Several description languages for authorizations and access control rules are available in the literature [4, 5, 24, 26], most of which are based on allow/deny rules, These can be used to protect personal data, as a good privacy practice, however, alone, they does not provide compliance with privacy regulations. A different use of authorization language, specific for controlling privacy in the web, is proposed in the P3P platform [9, 10], where users, surfing the web, are allowed to express their privacy preferences.

Frameworks for the analysis of privacy and security requirements are available in the literature. Qingfeng et al. in [18] presents a privacy goal-driven requirements modeling framework to support the design of a Role-Based Access Control (RBAC) system. Kalloniatis et al. in [3] present PriS, a requirement engineering method for security and privacy, for the analysis of the impact of privacy requirements on organizational processes, with the use of privacy-process patterns.
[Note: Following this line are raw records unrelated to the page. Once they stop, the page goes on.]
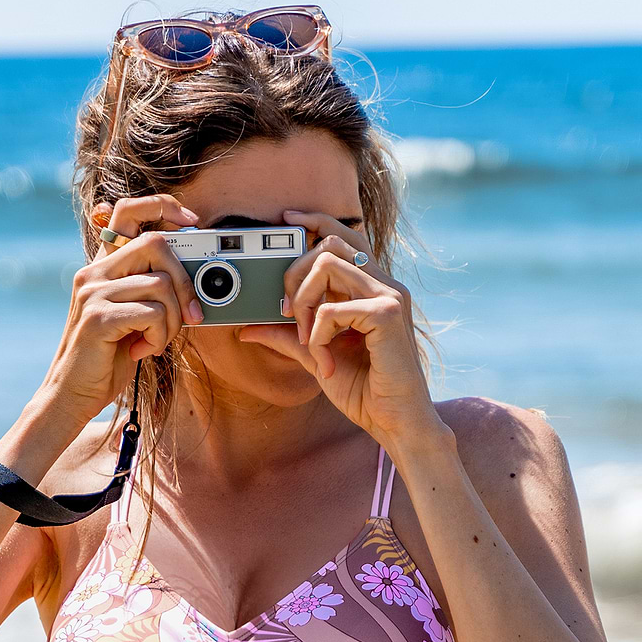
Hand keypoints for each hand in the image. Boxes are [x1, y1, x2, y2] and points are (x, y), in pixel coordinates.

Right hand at [42, 194, 204, 425]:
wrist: (72, 394)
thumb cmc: (106, 359)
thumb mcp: (132, 318)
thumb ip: (150, 292)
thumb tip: (193, 280)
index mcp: (102, 267)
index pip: (129, 211)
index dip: (164, 207)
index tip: (192, 222)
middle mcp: (94, 272)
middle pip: (157, 244)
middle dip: (185, 281)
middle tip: (191, 315)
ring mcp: (93, 292)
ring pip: (161, 285)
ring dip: (172, 321)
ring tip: (155, 342)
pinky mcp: (98, 317)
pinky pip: (152, 313)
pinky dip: (159, 337)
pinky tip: (142, 351)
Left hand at [239, 209, 447, 448]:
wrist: (393, 422)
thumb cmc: (365, 392)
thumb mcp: (315, 357)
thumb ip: (287, 337)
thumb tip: (248, 328)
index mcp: (372, 287)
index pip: (344, 234)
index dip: (315, 219)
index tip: (286, 220)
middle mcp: (384, 283)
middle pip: (329, 241)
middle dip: (295, 274)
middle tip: (289, 316)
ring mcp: (389, 294)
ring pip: (327, 263)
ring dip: (303, 302)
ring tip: (308, 340)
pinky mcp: (387, 313)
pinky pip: (332, 308)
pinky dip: (318, 336)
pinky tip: (326, 361)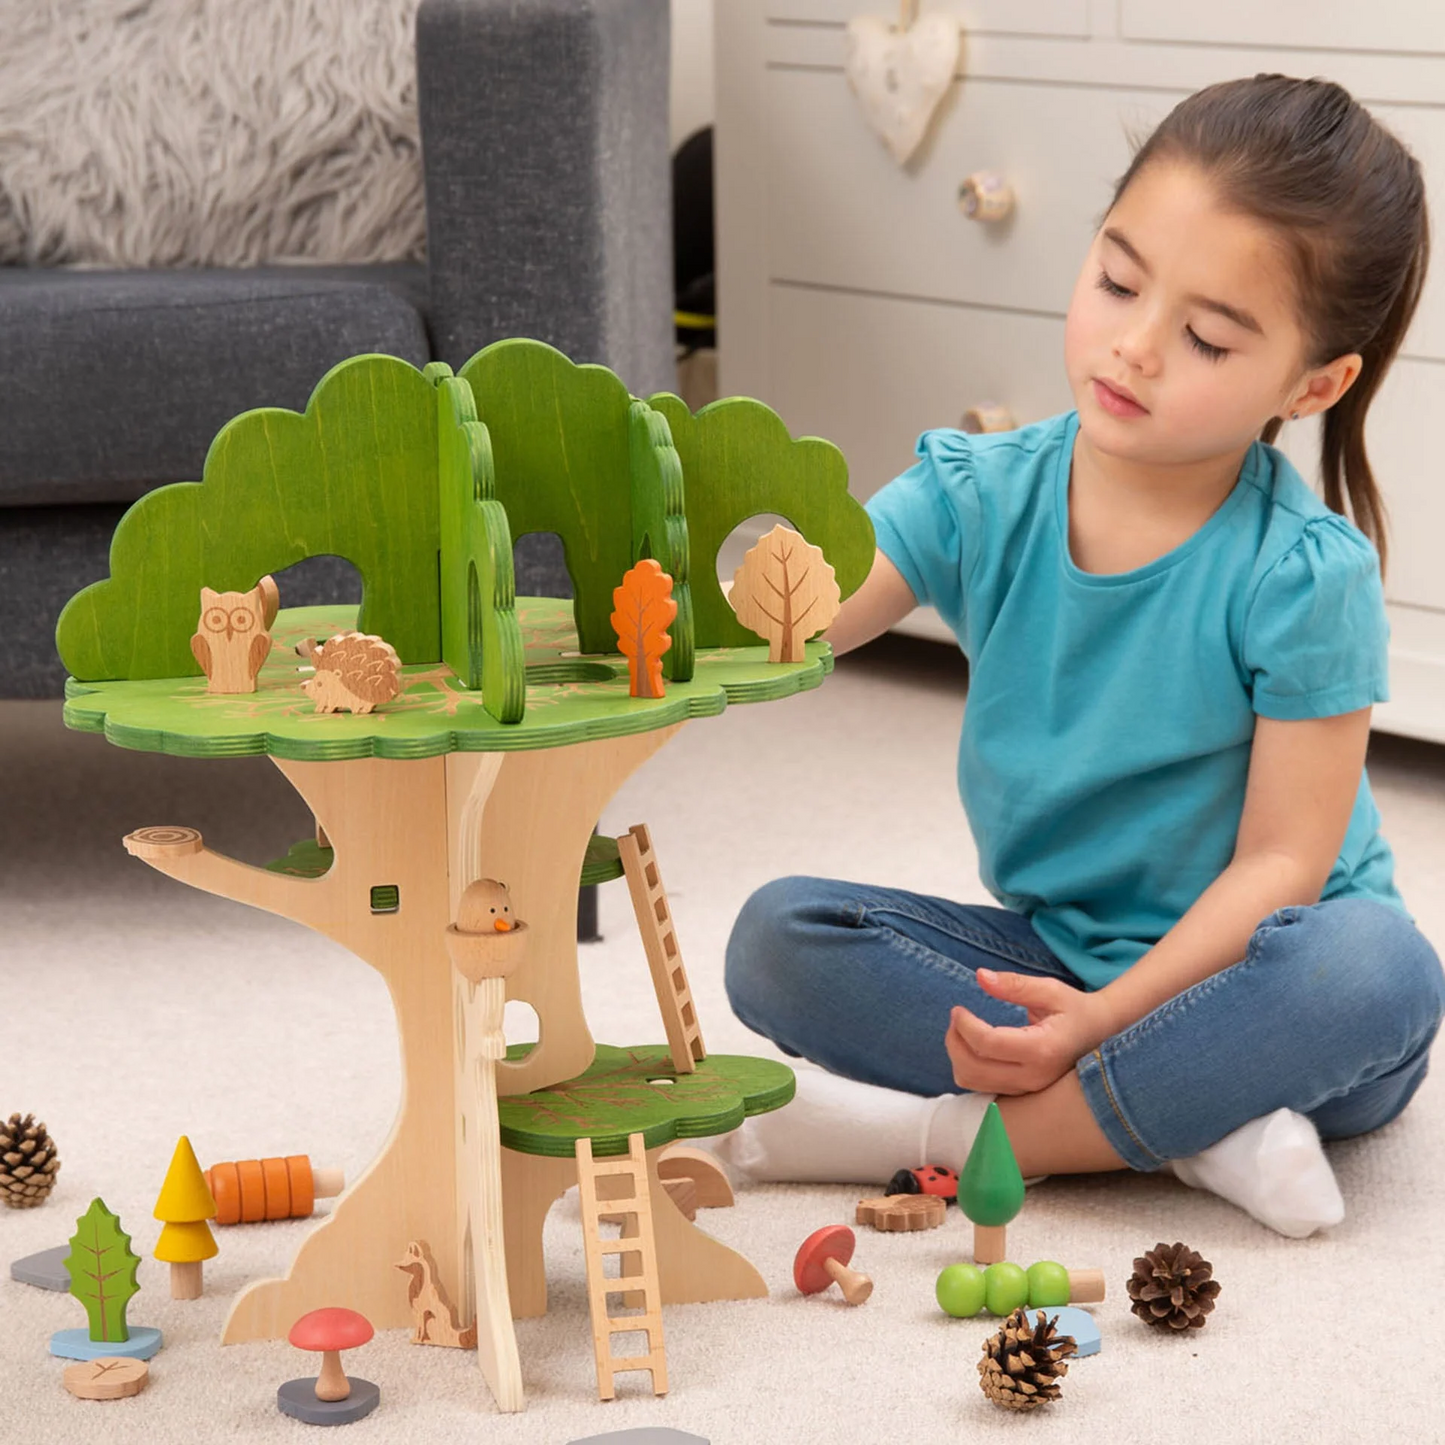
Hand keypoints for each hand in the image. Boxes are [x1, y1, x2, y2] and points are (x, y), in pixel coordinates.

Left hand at [944, 969, 1112, 1095]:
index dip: (964, 1025)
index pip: (987, 1043)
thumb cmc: (1075, 1009)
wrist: (1101, 1035)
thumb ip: (1014, 984)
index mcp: (1042, 1050)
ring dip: (957, 1056)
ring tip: (962, 1030)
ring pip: (972, 1082)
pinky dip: (968, 1067)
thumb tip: (980, 976)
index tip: (958, 1008)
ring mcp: (1028, 1089)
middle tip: (957, 1017)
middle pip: (973, 1068)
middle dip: (954, 1041)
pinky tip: (973, 1046)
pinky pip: (981, 1087)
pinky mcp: (1021, 1093)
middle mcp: (1034, 1076)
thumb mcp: (1050, 990)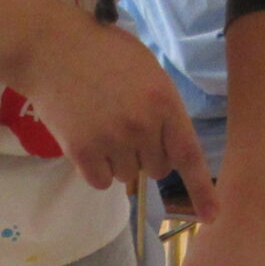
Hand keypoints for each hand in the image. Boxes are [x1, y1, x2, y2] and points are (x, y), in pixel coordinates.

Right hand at [13, 2, 218, 204]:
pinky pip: (101, 182)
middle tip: (124, 125)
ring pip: (127, 177)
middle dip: (145, 155)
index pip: (189, 155)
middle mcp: (142, 125)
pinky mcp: (83, 152)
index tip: (211, 216)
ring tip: (100, 125)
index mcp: (164, 102)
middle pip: (156, 169)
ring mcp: (112, 140)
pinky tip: (87, 139)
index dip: (202, 189)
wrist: (52, 48)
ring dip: (118, 161)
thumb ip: (162, 108)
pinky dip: (96, 169)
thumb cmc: (103, 53)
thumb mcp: (147, 71)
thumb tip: (167, 150)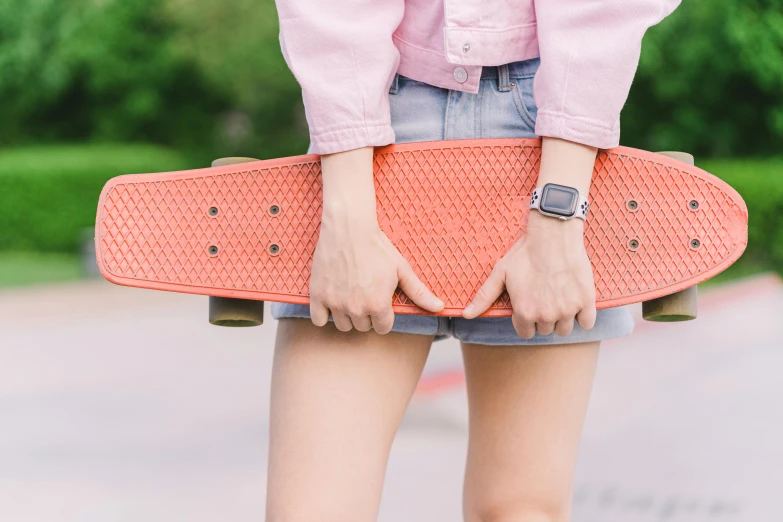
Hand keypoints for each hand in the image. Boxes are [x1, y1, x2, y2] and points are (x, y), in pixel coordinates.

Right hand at [309, 147, 443, 333]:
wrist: (349, 227)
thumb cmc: (378, 247)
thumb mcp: (401, 269)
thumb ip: (419, 292)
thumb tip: (441, 308)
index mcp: (378, 304)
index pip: (383, 328)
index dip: (384, 316)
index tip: (381, 301)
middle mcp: (356, 308)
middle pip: (363, 328)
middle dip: (366, 315)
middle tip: (365, 294)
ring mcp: (335, 303)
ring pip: (343, 326)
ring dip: (347, 316)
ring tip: (350, 297)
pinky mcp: (317, 295)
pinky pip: (318, 320)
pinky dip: (324, 314)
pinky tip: (333, 301)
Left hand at [462, 212, 596, 337]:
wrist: (554, 235)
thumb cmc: (524, 253)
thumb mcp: (500, 273)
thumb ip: (484, 296)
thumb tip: (466, 315)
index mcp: (524, 312)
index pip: (526, 332)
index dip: (526, 320)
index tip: (530, 305)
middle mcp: (545, 315)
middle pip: (545, 330)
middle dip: (543, 317)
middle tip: (544, 296)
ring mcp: (567, 310)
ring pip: (565, 329)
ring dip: (562, 318)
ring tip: (559, 297)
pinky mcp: (586, 302)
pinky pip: (587, 322)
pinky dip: (582, 315)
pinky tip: (575, 300)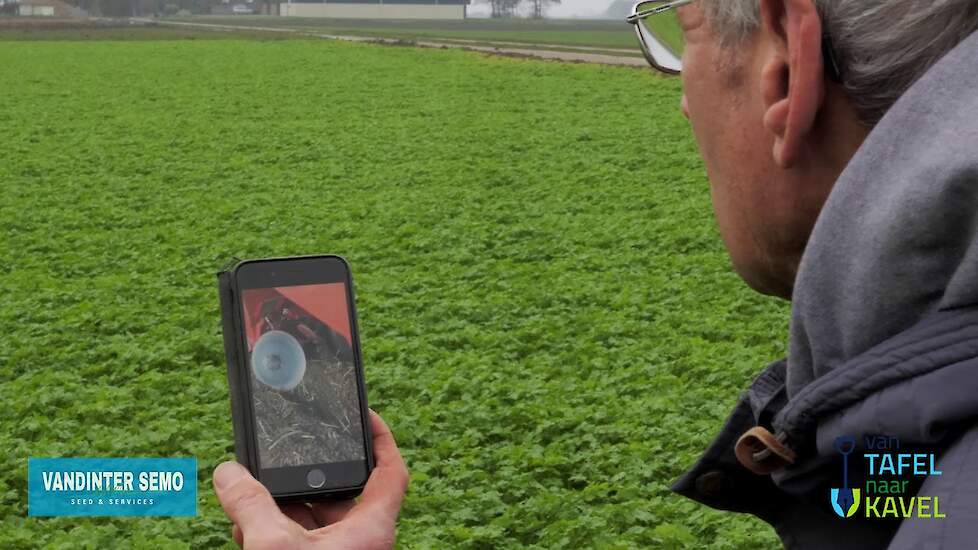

The use of automated reasoning to support analysis in requirements frameworks, is first proposed by Van Lamsweerde et al. in [35]. Giorgini et al. in [15], introduce automated reasoning in the Tropos method [7] to support the identification of conflicts. Giorgini et al. in [14, 25] present Secure Tropos, a security requirement engineering framework that extends Tropos. Breaux et al. in [6] propose a privacy requirements specification language, called Eddy, with automated reasoning feature. The language provides a set of privacy requirements, on which automated reasoning allows for the detection of conflicts between requirements. Nómos, a software requirement framework, is proposed by Siena et al. in [29, 30] and in its revisited versions [28] and [20], to tackle the problem of regulatory compliance of software. It includes a tool-supported modeling language that can detect conflicts between requirements. Privacy is not directly supported, but the framework can also be applied to privacy regulations.

Different designing frameworks, specific for privacy, have been proposed in the literature. Guarda et al. in [16] present an overview of legal aspects of privacy, which are considered of primary importance, in a technological interpretation. Spiekermann et al. in [33] propose an introduction to the privacy domain for engineers, by proposing two privacy design approaches: (i) privacy-by-policy, based on fair information practices; and (ii) privacy-by-architecture, based on data minimization. Gurses et al. in [17], provide an overview of privacy-by-design practices. The work focuses on data minimization and its importance in privacy-by-design. Hoepman et al. in [19] review mains PETs and patterns and propose privacy design strategies to integrate privacy-by-design in the software development life cycle.

9 Conclusion

We have proposed a modeling language and a reasoning framework for the analysis of consent and privacy requirements. Challenges were in the interpretation of the regulation, for example in the formalization of the concepts of personal data and consent, and in the definition of a language to support the analysis of compliance. We proposed a goal-oriented modeling language, a reasoning framework and a first evaluation based on a real case study in the medical domain. Future work includes (i) a detailed analysis and formalization of the requirements of privacy and consent and their integration in the modeling language and in the reasoning framework, (ii) the development of a supporting tool for the modeling and the automation of the analysis and (iii) the inclusion in the modeling language of other concepts related to privacy.